ALISON WONG GIVES SYSU FRESHMEN A GLIMPSE INTO THE NOVELIST’S CRAFT

By Austin Woerner

Alison Wong, a fourth-generation Chinese-New Zealander whose novel As the Earth Turns Silver won the 2010 New Zealand Post Book Award for Fiction, spoke to students on Monday Nov. 7 about the novelist’s craft: what it takes to write a novel, how she went about writing hers, and how they, if they want to, might tackle the task of writing their own.

The event, part of the 2016 Sun Yat-sen University? Writers’ Residency, took place on SYSU’s Zhuhai campus, and was attended by almost fifty freshmen from the SYSU English Department. For the students, who will take their first creative writing class next year as sophomores, the lecture was a taste of things to come.

Wong, who has also won acclaim as a poet for her poetry collection Cup, spent roughly a decade researching and writing As the Earth Turns Silver, a work of historical fiction novel set in early twentieth-century New Zealand that centers on a romance between a white woman and a Chinese immigrant. The germ of the story, Wong told students, lay in two family mysteries. Her great-grandfather, who emigrated from Guangdong province, was bludgeoned to death in New Zealand. And he was also rumored to have had an affair with a white woman.
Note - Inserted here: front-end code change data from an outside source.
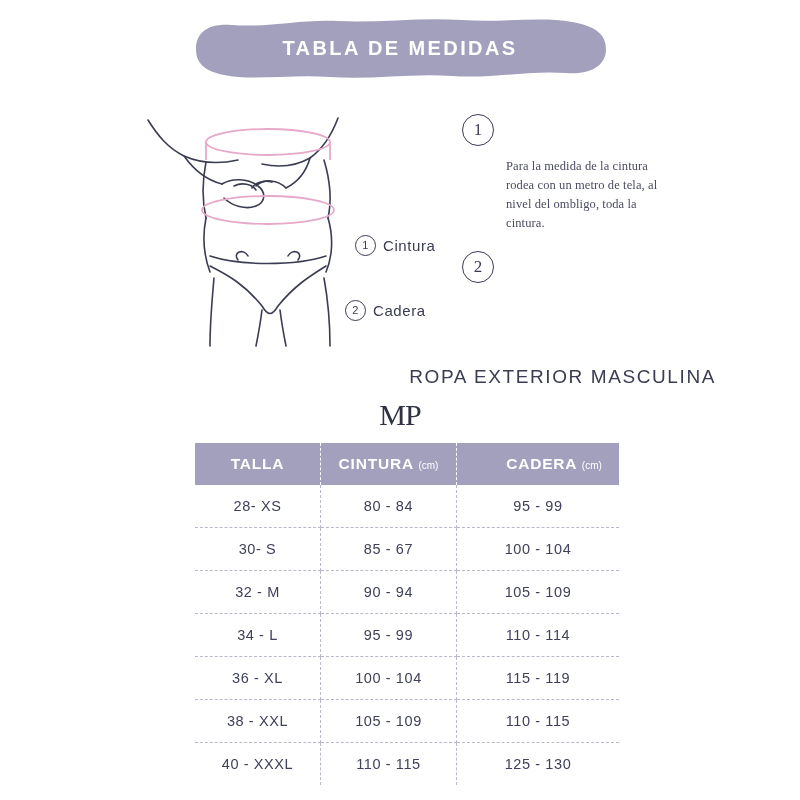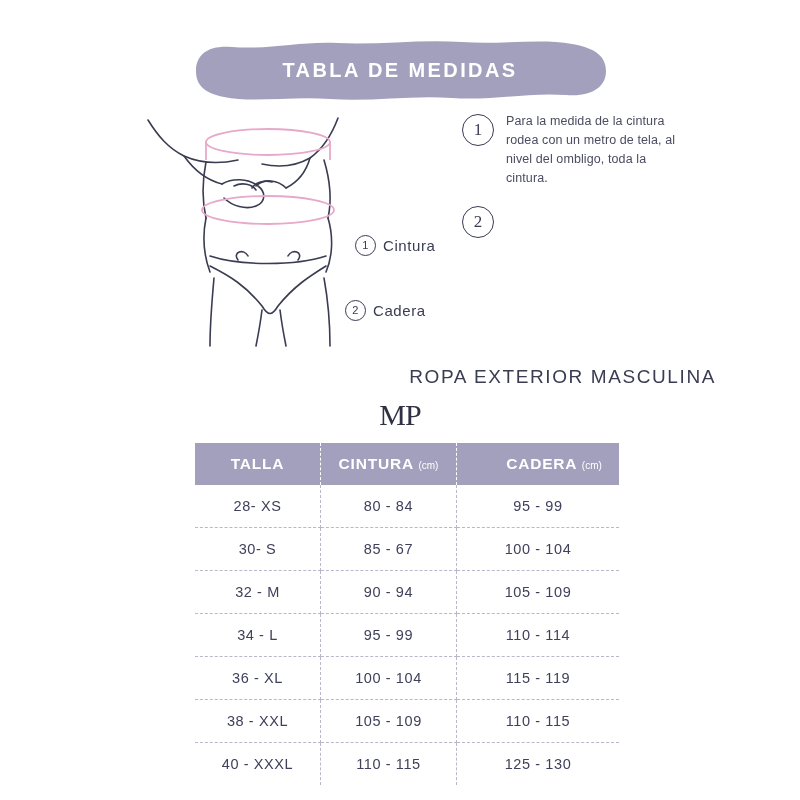--- a/index.html
+++ b/index.html
@@ -13,21 +13,21 @@
     font-family: "Liberation Sans", sans-serif;
     color: #2f3144;
     position: relative;
     overflow: hidden;
   }
 
   
   .banner-wrap {
     position: absolute;
     left: 0;
-    top: 35px;
+    top: 13px;
     width: 800px;
     height: 70px;
   }
   .banner-svg { display: block; }
   .banner-text {
     position: absolute;
     left: 0;
     top: 0;
     width: 800px;
     height: 70px;
@@ -96,26 +96,27 @@
     border-radius: 50%;
     display: flex;
     align-items: center;
     justify-content: center;
     font-size: 17px;
     color: #3a3c52;
     font-family: "Liberation Serif", serif;
     margin-top: 2px;
   }
   .instr-text {
-    font-family: Liberation Sans, sans-serif;
+    font-family: Liberation Serif, serif;
     font-size: 12.5px;
     line-height: 1.52;
     color: #4a4c60;
     max-width: 172px;
     letter-spacing: 0.1px;
+    margin-top: 45px;
   }
 
   
   .section-title {
     position: absolute;
     left: 12px;
     top: 366px;
     width: 704px;
     text-align: right;
     font-size: 19px;

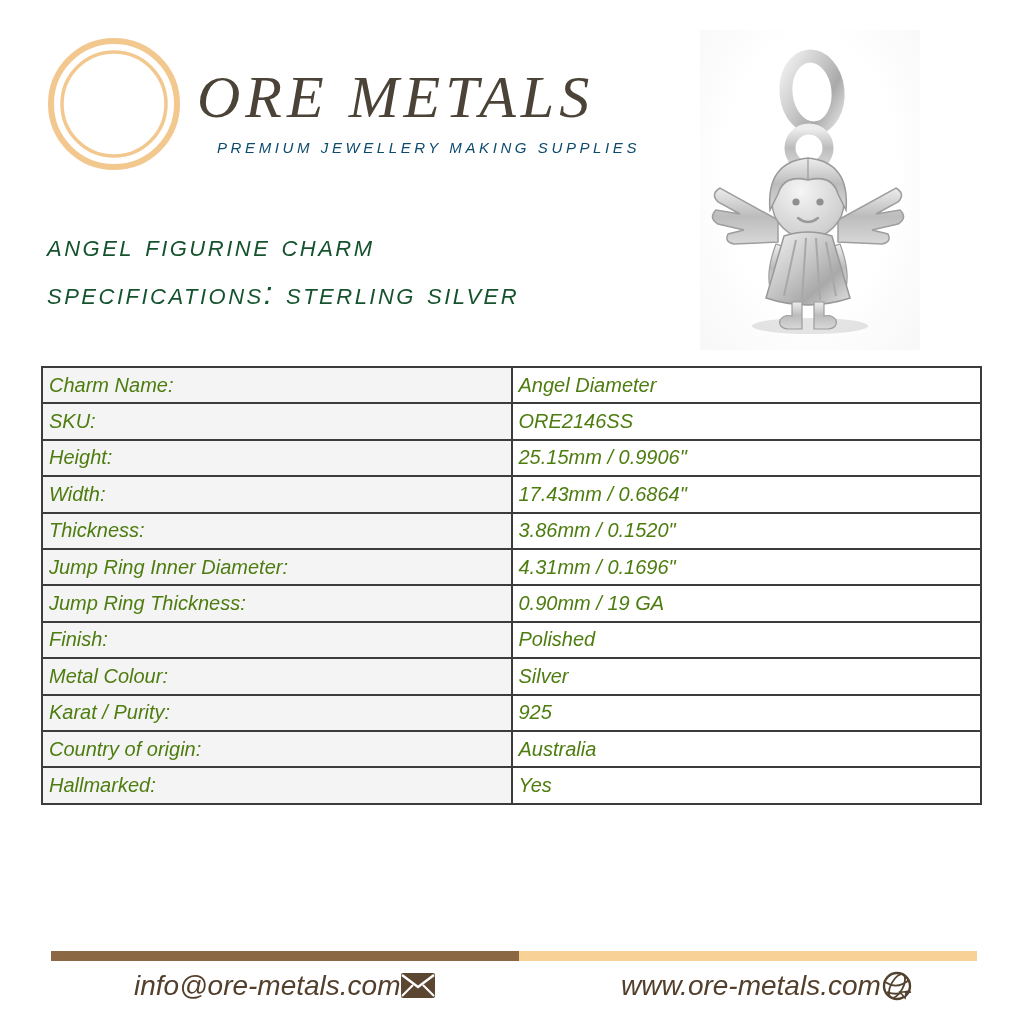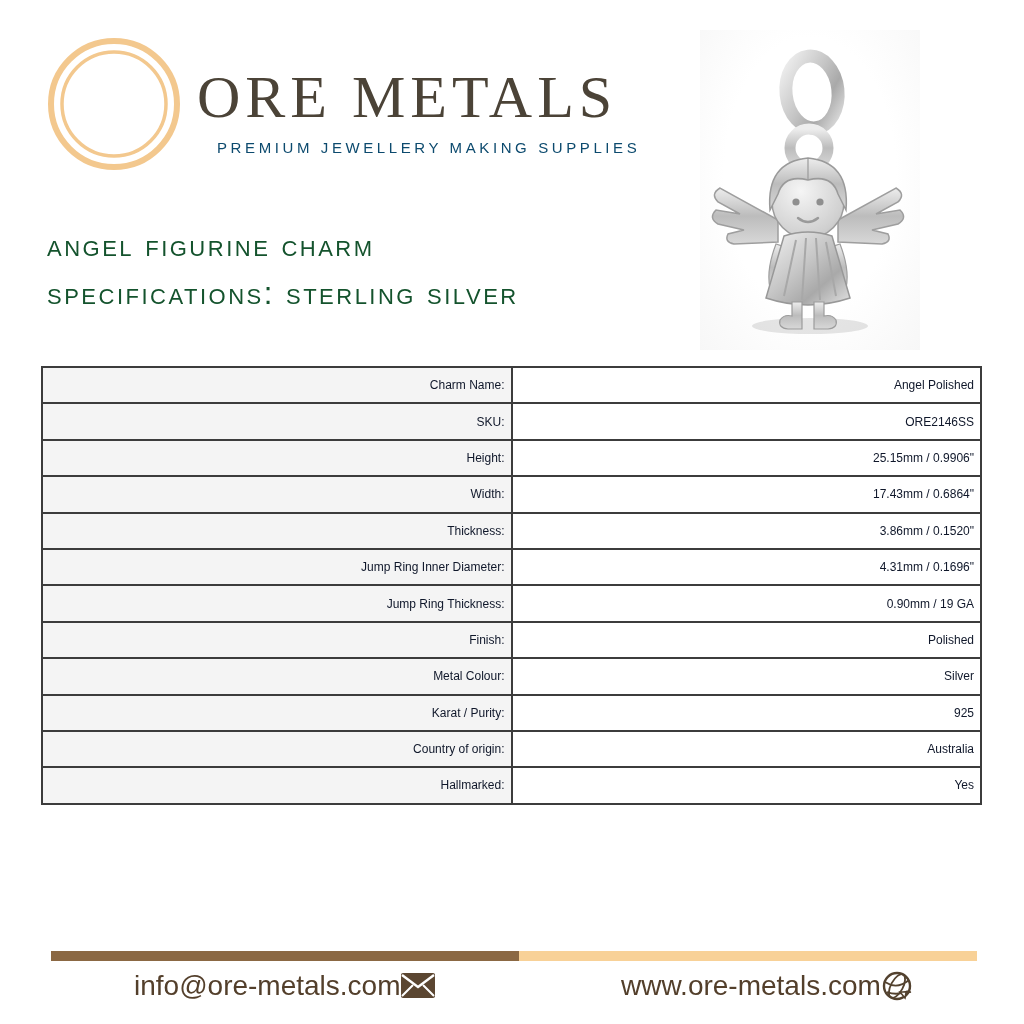--- a/index.html
+++ b/index.html
@@ -3,21 +3,21 @@
 <meta charset="utf-8">
 <style>
   html,body{margin:0;padding:0;}
   body{
     width:1024px;height:1024px;
     background:#ffffff;
     font-family:"Liberation Sans", sans-serif;
     position:relative;
     overflow:hidden;
   }
-  .page{position:absolute;inset:0;width:1024px;height:732px;background:#fff;}
+  .page{position:absolute;inset:0;width:1024px;height:732px;background:#fff;font-style:italic;}
 
   
   .logo-block{position:absolute;left:45px;top:35px;width:620px;height:140px;}
   .logo-rings{position:absolute;left:0;top:0;}
   .brand-text{
     position:absolute;left:152px;top:28px;
     font-family:"Liberation Serif", serif;
     font-size:60px;letter-spacing:5px;
     color:#4b4337;white-space:nowrap;font-weight:400;
   }
@@ -43,22 +43,22 @@
   }
 
   
   .spec-table{
     position:absolute;left:41px;top:366px;width:941px;
     border-collapse:collapse;table-layout:fixed;
   }
   .spec-table td{
     border:2px solid #3c3c3c;
     height:34.4px;
-    text-align:right;vertical-align:middle;
-    font-size:12px;color:#0f172a;
+    text-align:left;vertical-align:middle;
+    font-size:20px;color:#4d7c0f;
     padding:0 6px;
   }
   .spec-table td.label{background:#f4f4f4;width:50%;}
   .spec-table td.value{background:#ffffff;width:50%;}
 
   
   .footer-bar{position:absolute;left:51px;top:951px;width:926px;height:10px;display:flex;}
   .footer-bar .bar-left{width:468px;height:100%;background:#8b6843;}
   .footer-bar .bar-right{flex:1;height:100%;background:#f8d197;}
   .footer-contacts{position:absolute;left:51px;top:963px;width:926px;height:45px;}
@@ -136,21 +136,21 @@
 
   <div class="title-block">
     <div class="title-line">Angel Figurine Charm</div>
     <div class="title-line">Specifications: Sterling Silver</div>
   </div>
 
   <table class="spec-table">
     <tbody>
     <tr>
       <td class="label">Charm Name:</td>
-      <td class="value">Angel Polished</td>
+      <td class="value">Angel Diameter</td>
     </tr>
 
     <tr>
       <td class="label">SKU:</td>
       <td class="value">ORE2146SS</td>
     </tr>
 
     <tr>
       <td class="label">Height:</td>
       <td class="value">25.15mm / 0.9906"</td>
No link between the two incidents was ever established. But it got Wong thinking, and the narrative she spins in As the Earth Turns Silver explores the complexities of race in New Zealand in a time when tensions between Chinese and settlers of European descent were high, and when love between the two groups was, for many, an unthinkable transgression.
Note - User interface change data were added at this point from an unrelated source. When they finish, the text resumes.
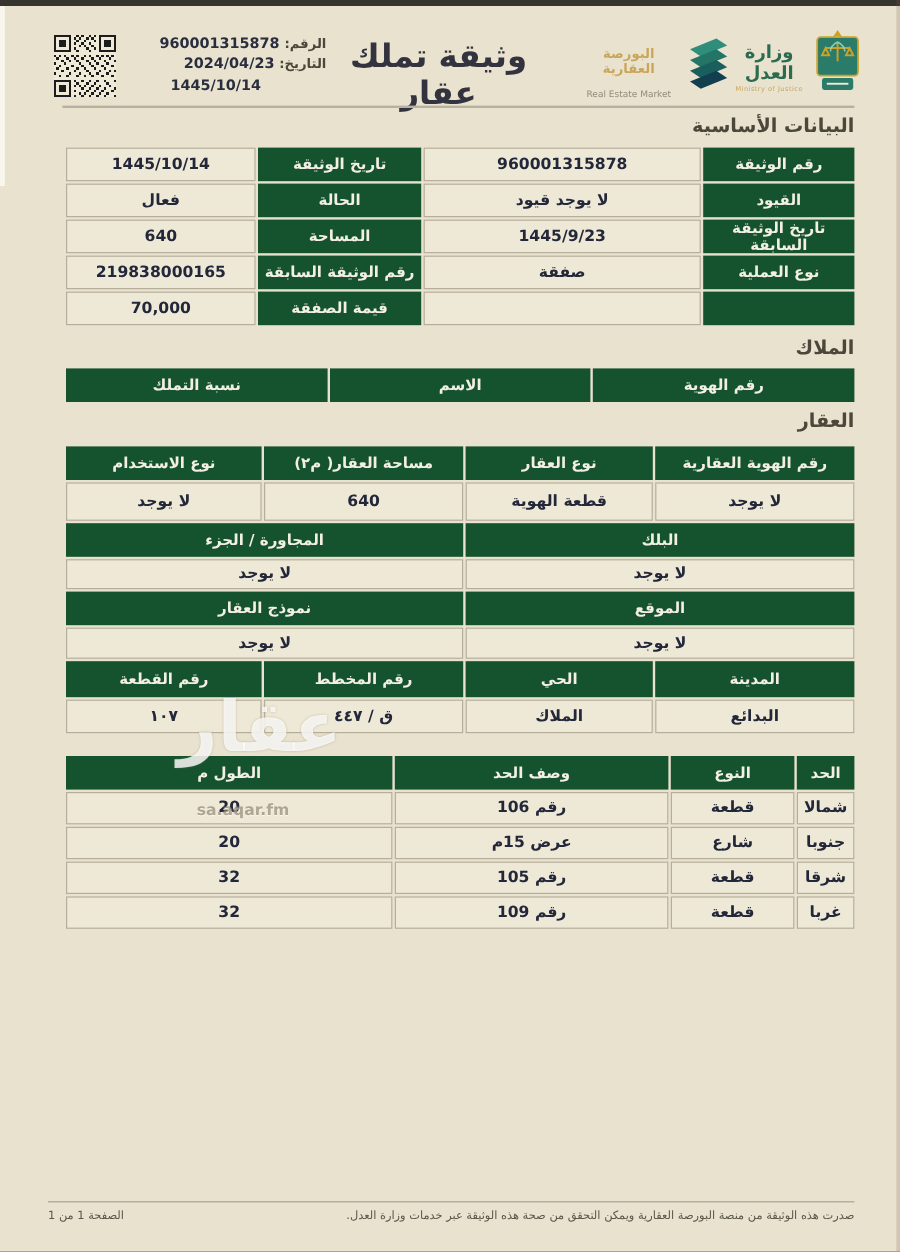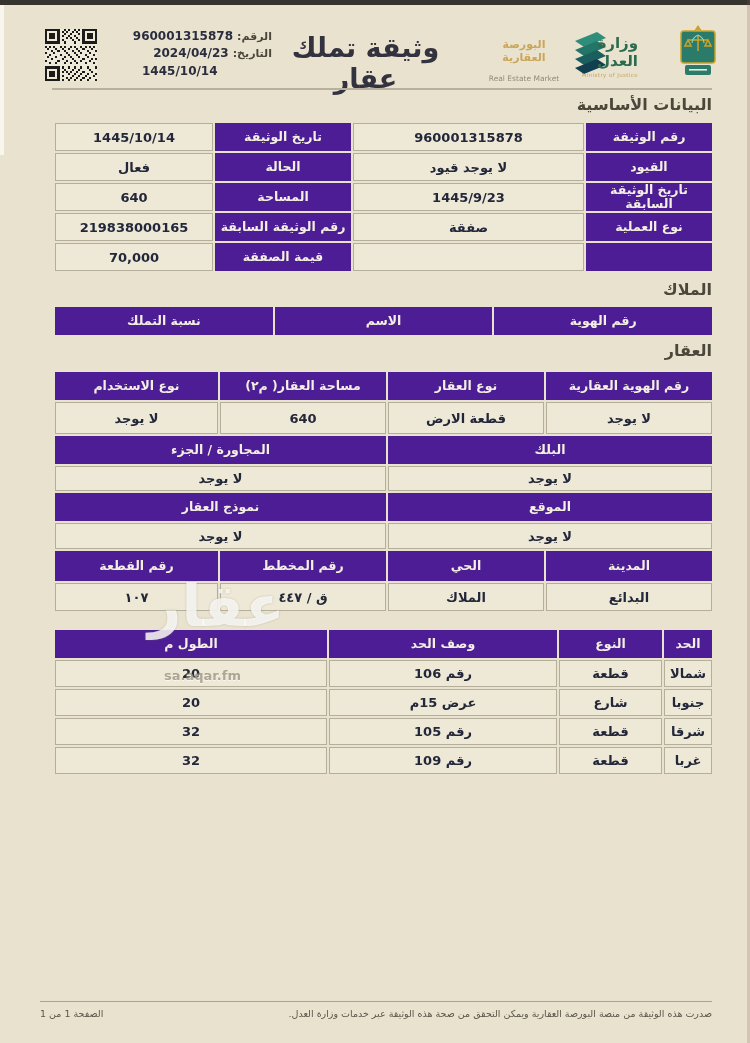--- a/index.html
+++ b/index.html
@@ -20,31 +20,31 @@
   .numrow { display:flex; gap:4px; align-items:baseline; line-height:1.45; }
   .numrow .lbl { font-weight:bold; color:#4b473a; }
   .numrow .val { font-weight:bold; color:#2a2d3e; font-size:12px; }
   .numrow.hijri { justify-content:flex-end; padding-left:6px; }
   .doc-title { position:absolute; left:268px; top:32px; width:195px; text-align:center;
     font-size:27px; font-weight:bold; color:#33333f; }
   .rem-text { position:absolute; left:482px; top:38px; width:84px; text-align:center; }
   .rem-text .ar { color:#C9A65A; font-weight:bold; font-size:11px; }
   .rem-text .en { color:#938C7B; font-size:7.5px; margin-top:10px; }
   .rem-mark { position:absolute; left:568px; top:27px; width:42px; height:54px; }
-  .moj-word { position:absolute; left:572px; top:34px; width:66px; text-align:right; }
+  .moj-word { position:absolute; left:608px; top:34px; width:66px; text-align:center; }
   .moj-word .ar { color:#2B6B4F; font-weight:bold; font-size:15px; }
   .moj-word .en { color:#C9A65A; font-size:5.5px; letter-spacing:.4px; margin-top:2px; }
   .moj-emblem { position:absolute; left:676px; top:23px; width:44px; height:60px; }
   .hdr-divider { position:absolute; top:88px; left:52px; width:660px; height:2px; background:#b8b1a0; }
 
   
   .sec-title { position:absolute; left:55px; width:657px; text-align:right;
     font-size:16px; font-weight:bold; color:#4b473a; }
   .tbl { position:absolute; left:55px; width:657px; display:grid; gap:2px; }
-  .g { background:#4c1d95; color:#F3EFE2; font-size:12.5px; font-weight:bold;
+  .g { background:#14532d; color:#F3EFE2; font-size:12.5px; font-weight:bold;
     display:flex; align-items:center; justify-content:center; text-align:center; line-height:1.1; }
   .v { background:#EEE8D6; border:1px solid #B5AE9B; color:#23273A; font-size:13px; font-weight:bold;
     display:flex; align-items:center; justify-content:center; text-align:center; }
   .sp2 { grid-column: span 2; text-align: center; }
 
   #basic-table { top:123px; grid-template-columns:126px 231px 136px 158px; grid-template-rows:repeat(5,28px); }
   #owners-table { top:307px; grid-template-columns:1fr 1fr 1fr; grid-template-rows:28px; }
   #prop-table { top:372px; grid-template-columns:166px 156px 166px 163px;
     grid-template-rows:28px 32px 28px 25px 28px 26px 30px 28px; }
   #bound-table { top:630px; grid-template-columns:48px 103px 228px 272px;
@@ -296,21 +296,21 @@
 
   <div class="sec-title" style="top:341px">العقار</div>
 
   <div class="tbl" id="prop-table">
     <div class="g">رقم الهوية العقارية</div>
     <div class="g">نوع العقار</div>
     <div class="g">مساحة العقار( م٢)</div>
     <div class="g">نوع الاستخدام</div>
 
     <div class="v">لا يوجد</div>
-    <div class="v">قطعة الارض</div>
+    <div class="v">قطعة الهوية</div>
     <div class="v">640</div>
     <div class="v">لا يوجد</div>
 
     <div class="g sp2">البلك</div>
     <div class="g sp2">المجاورة / الجزء</div>
 
     <div class="v sp2">لا يوجد</div>
     <div class="v sp2">لا يوجد</div>
 
     <div class="g sp2">الموقع</div>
Novel-writing is not for the faint of heart, Wong stressed. It takes, first and foremost, a rearrangement of one’s priorities. Wong studied mathematics and had a career in IT before turning, in her mid-thirties, to fiction and poetry. If you want to be a writer, Wong told students, ask yourself whether you are the type of person who writes simply to blow off steam—or whether you really want to put in the work, subject your writing to others’ criticism, improve through practice, and ultimately connect with readers.

Writing poetry is like sprinting, Wong said, but novel-writing is a marathon. If you don’t make room for it in your life and work on it every day even when you don’t feel like it, it will never happen.

For the freshmen of the English department, the question might seem far away. But who knows who among them, years from now, will rise to the challenge? Perhaps they will remember Wong’s words as they see their own marathons through to the end.